In the records below, find the line with "Rounding: 1 decimal", then copy each line exactly until you have copied the line with "Mind giving me". Leave any picture out.

======== LISTED RECORDS ========

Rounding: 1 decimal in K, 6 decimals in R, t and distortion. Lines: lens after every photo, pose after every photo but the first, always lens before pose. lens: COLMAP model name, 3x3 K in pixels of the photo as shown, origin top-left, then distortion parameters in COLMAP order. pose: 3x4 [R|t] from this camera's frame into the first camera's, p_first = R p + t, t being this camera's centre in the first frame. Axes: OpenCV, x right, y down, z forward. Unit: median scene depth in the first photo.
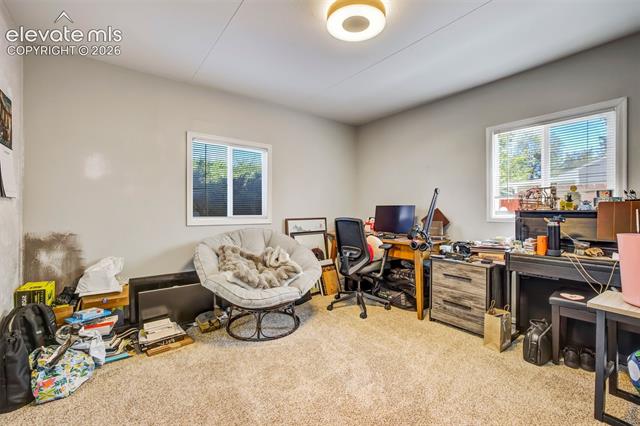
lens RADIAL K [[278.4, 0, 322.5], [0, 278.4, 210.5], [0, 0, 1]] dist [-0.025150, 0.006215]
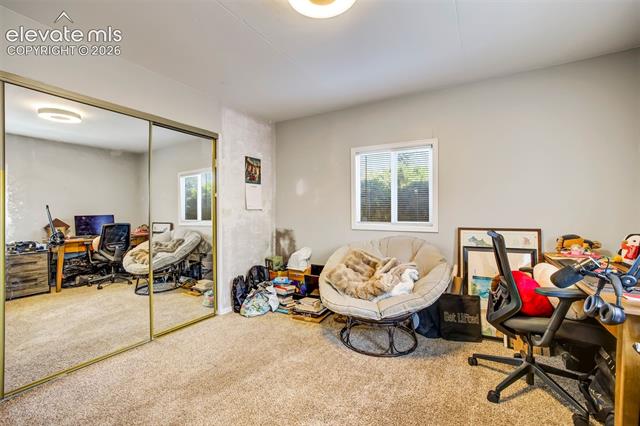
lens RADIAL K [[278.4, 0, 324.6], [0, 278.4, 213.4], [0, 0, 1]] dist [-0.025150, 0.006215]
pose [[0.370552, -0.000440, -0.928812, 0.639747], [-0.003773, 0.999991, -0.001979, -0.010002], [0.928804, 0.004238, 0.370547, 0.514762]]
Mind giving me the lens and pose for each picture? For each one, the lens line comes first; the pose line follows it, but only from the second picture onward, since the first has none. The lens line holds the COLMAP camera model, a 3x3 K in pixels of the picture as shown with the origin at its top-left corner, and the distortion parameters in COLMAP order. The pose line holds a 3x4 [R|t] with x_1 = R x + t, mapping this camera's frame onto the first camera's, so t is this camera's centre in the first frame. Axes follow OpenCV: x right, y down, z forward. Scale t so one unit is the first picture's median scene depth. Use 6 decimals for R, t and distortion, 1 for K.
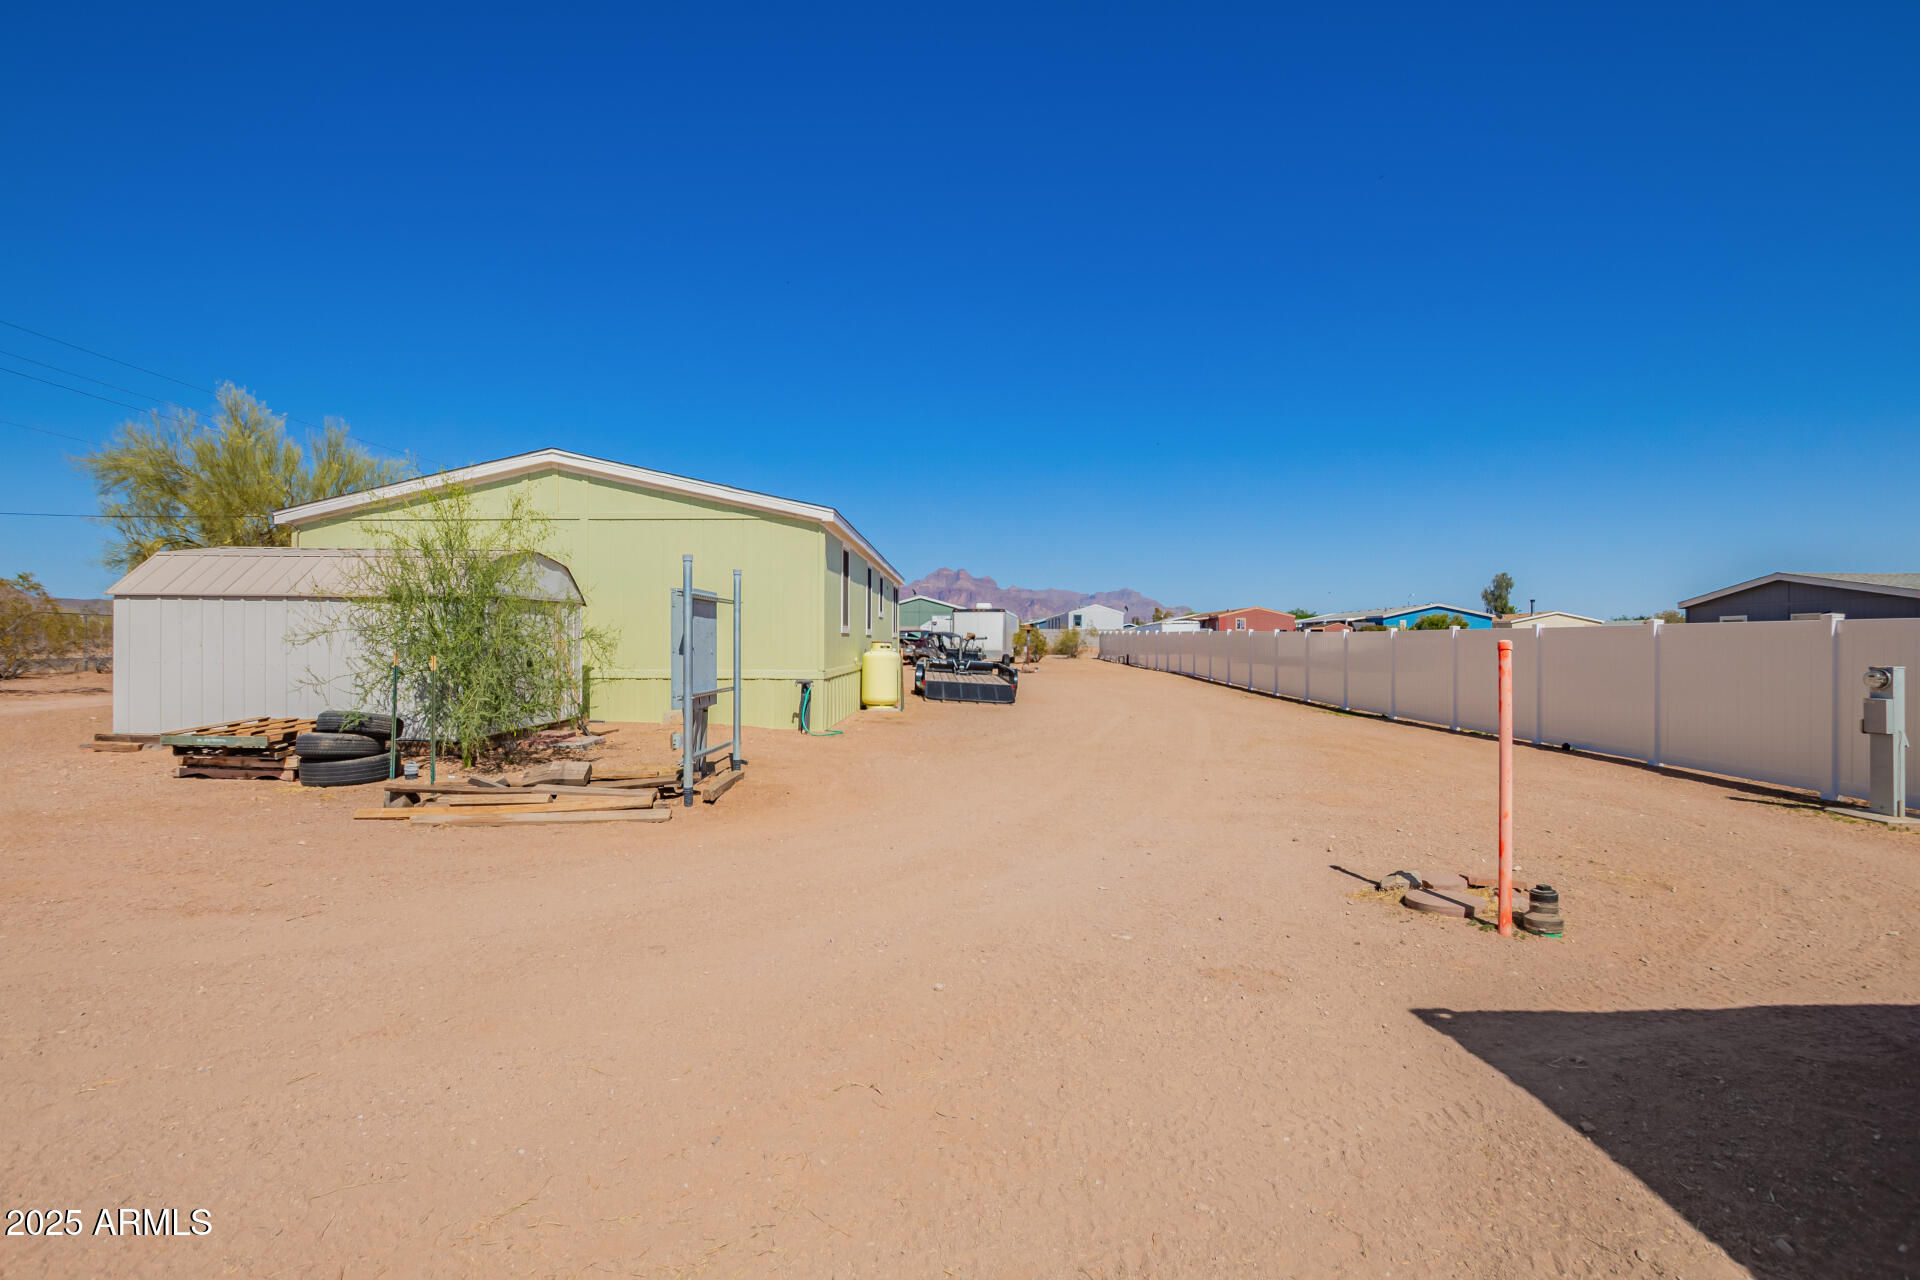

========
======== LISTED RECORDS ========

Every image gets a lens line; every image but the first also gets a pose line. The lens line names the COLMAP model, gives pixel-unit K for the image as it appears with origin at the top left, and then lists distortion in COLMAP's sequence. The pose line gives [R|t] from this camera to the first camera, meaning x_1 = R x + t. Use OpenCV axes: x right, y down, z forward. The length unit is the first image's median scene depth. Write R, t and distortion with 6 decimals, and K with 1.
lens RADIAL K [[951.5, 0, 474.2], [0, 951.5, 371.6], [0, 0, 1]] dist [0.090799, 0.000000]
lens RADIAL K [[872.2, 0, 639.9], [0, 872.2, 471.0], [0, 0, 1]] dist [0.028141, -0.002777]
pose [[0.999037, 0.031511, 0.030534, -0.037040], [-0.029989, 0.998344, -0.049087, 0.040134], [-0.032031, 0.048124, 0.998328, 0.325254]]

========

_SOLUTION_:
Rounding: 1 decimal in K, 6 decimals in R, t and distortion. Lines: lens after every photo, pose after every photo but the first, always lens before pose. lens: COLMAP model name, 3x3 K in pixels of the photo as shown, origin top-left, then distortion parameters in COLMAP order. pose: 3x4 [R|t] from this camera's frame into the first camera's, p_first = R p + t, t being this camera's centre in the first frame. Axes: OpenCV, x right, y down, z forward. Unit: median scene depth in the first photo.
lens RADIAL K [[278.4, 0, 322.5], [0, 278.4, 210.5], [0, 0, 1]] dist [-0.025150, 0.006215]
lens RADIAL K [[278.4, 0, 324.6], [0, 278.4, 213.4], [0, 0, 1]] dist [-0.025150, 0.006215]
pose [[0.370552, -0.000440, -0.928812, 0.639747], [-0.003773, 0.999991, -0.001979, -0.010002], [0.928804, 0.004238, 0.370547, 0.514762]]
Mind giving me the lens and pose for each picture? For each one, the lens line comes first; the pose line follows it, but only from the second picture onward, since the first has none. The lens line holds the COLMAP camera model, a 3x3 K in pixels of the picture as shown with the origin at its top-left corner, and the distortion parameters in COLMAP order. The pose line holds a 3x4 [R|t] with x_1 = R x + t, mapping this camera's frame onto the first camera's, so t is this camera's centre in the first frame. Axes follow OpenCV: x right, y down, z forward. Scale t so one unit is the first picture's median scene depth. Use 6 decimals for R, t and distortion, 1 for K.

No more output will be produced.